One close ally of Sunak sought to stress the importance of the One Nation wing of the party to the Prime Minister's strategy. They told PoliticsHome that its MPs, who are led by former Cabinet minister Damian Green, are already "deeply unhappy" with the legislation and that their reluctant support could yet be "broken".
Downing Street is understood to have noted the apparent influence of this wing of the party. One moderate Tory said the Prime Minister had belatedly realised that the One Nation caucus is fully behind his leadership despite their uneasiness with the Rwanda policy, whereas some MPs on the right of the party who would quite like to see him replaced before the next general election.
"Prime ministers are always slow to realise who their allies are," they said.
Sunak is also confident about taking on the right of the party because there is a belief that its power and organisation have diminished since the tumultuous Brexit years, when vehement Leavers in the ERG played a key part in ousting former prime minister Theresa May because they didn't think her proposed deal with the European Union was tough enough.
“The right isn’t what it used to be," remarked one senior Conservative.
They pointed to the House of Commons vote on Sunak's Windsor Framework deal for Northern Ireland earlier this year, when just 22 Conservative MPs voted against it following briefings from the right of the party that the number would be far higher, and the lack of serious opposition to his decision to water down plans to do away with EU laws.
Another Conservative MP told PoliticsHome that the ERG under the leadership of Mark Francois was a much less effective operation than had been under his predecessor Steve Baker, now a Northern Ireland minister, who "really knew how to crunch the numbers".
It was evident that the alliance of right-wing MPs was fundamentally split on how to approach Rwanda.
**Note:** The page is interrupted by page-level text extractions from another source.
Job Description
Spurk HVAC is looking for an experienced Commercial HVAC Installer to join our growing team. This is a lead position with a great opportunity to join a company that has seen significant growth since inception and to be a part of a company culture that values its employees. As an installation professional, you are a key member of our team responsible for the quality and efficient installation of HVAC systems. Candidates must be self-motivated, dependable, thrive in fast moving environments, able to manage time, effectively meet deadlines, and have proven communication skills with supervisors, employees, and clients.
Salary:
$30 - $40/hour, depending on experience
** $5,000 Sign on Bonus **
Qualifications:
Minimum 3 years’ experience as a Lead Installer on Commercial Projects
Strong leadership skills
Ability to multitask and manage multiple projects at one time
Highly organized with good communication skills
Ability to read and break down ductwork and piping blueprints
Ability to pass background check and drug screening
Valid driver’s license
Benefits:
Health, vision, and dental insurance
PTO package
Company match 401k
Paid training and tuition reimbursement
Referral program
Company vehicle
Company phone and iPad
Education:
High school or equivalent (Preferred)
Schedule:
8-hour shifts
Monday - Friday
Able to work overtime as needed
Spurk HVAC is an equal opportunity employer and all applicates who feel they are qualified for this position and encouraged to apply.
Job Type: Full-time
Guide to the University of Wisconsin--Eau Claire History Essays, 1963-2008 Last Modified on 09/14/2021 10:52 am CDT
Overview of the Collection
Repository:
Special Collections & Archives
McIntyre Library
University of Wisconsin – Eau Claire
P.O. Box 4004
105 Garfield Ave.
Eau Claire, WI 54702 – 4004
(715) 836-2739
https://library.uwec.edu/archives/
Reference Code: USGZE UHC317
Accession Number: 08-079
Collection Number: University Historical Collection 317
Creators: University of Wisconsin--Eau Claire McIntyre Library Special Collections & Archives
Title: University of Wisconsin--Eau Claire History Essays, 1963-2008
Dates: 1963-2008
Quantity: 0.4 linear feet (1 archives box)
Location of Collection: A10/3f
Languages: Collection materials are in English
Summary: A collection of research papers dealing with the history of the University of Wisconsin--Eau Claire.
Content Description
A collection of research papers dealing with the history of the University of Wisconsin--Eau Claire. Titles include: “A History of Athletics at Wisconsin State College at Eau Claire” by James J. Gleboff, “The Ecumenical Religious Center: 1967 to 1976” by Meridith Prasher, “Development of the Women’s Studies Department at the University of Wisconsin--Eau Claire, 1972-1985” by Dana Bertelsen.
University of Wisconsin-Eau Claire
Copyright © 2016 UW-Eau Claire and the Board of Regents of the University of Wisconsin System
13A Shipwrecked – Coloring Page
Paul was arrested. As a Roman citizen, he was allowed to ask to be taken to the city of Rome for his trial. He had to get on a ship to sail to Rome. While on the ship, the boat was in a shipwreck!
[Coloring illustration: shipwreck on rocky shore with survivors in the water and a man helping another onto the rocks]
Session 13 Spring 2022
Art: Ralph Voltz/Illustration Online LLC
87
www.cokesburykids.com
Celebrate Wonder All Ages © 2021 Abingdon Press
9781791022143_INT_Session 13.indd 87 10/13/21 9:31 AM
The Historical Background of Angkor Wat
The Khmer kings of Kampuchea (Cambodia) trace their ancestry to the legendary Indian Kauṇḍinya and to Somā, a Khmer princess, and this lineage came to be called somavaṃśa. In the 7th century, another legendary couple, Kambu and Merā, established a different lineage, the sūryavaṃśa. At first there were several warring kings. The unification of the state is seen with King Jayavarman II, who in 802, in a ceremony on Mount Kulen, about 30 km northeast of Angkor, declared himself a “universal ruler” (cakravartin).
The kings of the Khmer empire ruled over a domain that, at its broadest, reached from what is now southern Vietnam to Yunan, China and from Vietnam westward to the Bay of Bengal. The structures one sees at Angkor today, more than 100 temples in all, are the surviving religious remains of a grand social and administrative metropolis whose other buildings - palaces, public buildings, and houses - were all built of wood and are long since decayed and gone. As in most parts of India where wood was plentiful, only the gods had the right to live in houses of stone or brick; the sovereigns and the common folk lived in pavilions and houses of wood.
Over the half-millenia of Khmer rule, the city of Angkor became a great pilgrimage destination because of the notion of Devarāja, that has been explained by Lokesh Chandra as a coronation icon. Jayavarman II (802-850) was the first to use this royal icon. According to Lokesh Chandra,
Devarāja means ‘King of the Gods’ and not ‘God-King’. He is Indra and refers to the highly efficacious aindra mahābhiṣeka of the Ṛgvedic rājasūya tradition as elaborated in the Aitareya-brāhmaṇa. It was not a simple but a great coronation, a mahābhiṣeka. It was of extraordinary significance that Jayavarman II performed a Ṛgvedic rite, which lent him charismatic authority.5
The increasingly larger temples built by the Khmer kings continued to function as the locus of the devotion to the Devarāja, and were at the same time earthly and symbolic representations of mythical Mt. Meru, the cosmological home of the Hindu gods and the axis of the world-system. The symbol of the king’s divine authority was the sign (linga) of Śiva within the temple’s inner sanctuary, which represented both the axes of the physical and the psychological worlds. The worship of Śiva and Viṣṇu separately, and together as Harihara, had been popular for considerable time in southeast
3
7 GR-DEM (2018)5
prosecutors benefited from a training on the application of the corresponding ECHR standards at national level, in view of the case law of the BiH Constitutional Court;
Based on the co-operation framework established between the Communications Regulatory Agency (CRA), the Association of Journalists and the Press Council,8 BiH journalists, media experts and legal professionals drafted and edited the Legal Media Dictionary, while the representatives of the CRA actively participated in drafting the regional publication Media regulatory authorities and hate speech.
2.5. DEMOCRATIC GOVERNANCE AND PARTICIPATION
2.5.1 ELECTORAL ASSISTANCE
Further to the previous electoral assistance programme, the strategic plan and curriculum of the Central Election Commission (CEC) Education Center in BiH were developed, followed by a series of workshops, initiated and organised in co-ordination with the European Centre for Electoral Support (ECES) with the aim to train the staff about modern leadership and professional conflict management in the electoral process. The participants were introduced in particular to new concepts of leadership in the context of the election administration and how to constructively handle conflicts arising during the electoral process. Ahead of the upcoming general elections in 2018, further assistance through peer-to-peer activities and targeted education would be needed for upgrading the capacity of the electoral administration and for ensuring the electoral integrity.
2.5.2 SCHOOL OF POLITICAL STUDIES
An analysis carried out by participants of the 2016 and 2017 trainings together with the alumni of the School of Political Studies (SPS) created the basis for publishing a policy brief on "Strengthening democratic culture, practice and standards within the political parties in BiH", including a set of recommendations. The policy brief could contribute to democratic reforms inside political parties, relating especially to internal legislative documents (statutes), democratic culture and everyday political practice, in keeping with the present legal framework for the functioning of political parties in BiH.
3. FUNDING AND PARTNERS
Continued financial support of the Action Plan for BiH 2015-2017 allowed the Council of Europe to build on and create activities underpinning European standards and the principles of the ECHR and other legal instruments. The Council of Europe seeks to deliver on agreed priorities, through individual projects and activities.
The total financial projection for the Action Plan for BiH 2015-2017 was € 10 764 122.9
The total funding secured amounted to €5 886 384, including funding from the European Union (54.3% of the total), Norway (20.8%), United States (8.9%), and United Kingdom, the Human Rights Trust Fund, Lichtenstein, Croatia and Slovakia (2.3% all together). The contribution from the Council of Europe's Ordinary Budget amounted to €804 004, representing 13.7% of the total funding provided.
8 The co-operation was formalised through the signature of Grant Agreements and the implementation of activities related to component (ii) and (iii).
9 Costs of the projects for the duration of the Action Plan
On one hand were those who felt that they would be able to secure meaningful changes to the Bill later down the line, and on the other those who disagreed and wanted to force the Prime Minister to the drawing board by killing the Bill now.
No 10 and party whips are now confident that when the Rwanda legislation is put to further House of Commons votes early next year, they will be able to pick off potential right-wing rebels through cosmetic changes to the legislation, as well as by dangling possible rewards such as the chance to influence the next Tory manifesto. They are also stressing the importance of unity so close to an election.
"[Sunak] will read them the facts of life," one senior Conservative said.
An MP in that wing of the party disputed the idea that the government wasn't willing to discuss the significant changes they want, telling PoliticsHome the group had been "engaging very well" with No 10.
The right-wing alliance also dismisses the claim that they will not have the numbers to defeat the government if they do not get the changes they are pushing for. One source in the group said they will have more time to organise at future votes, unlike this week when there were just a few days between the government publishing the Bill and its Second Reading. It would take 29 Tory MPs to vote against the government to sink the legislation at future votes. Over 40 attended a meeting of the self-proclaimed "five families" earlier this week.
But regardless of whether Sunak manages to win over warring MPs in the Commons, getting it through the House of Lords is another matter.
There is already huge opposition among Tory peers to the government's plan to disapply human rights law and use the legislation to declare Rwanda a safe country, and figures in No 10 expect the legislation to be fundamentally dismantled when it reaches the upper chamber.
But when it comes to his own Conservative MPs, the Prime Minister appears to have landed on a New Year's Resolution: spend less time worrying about those on the right.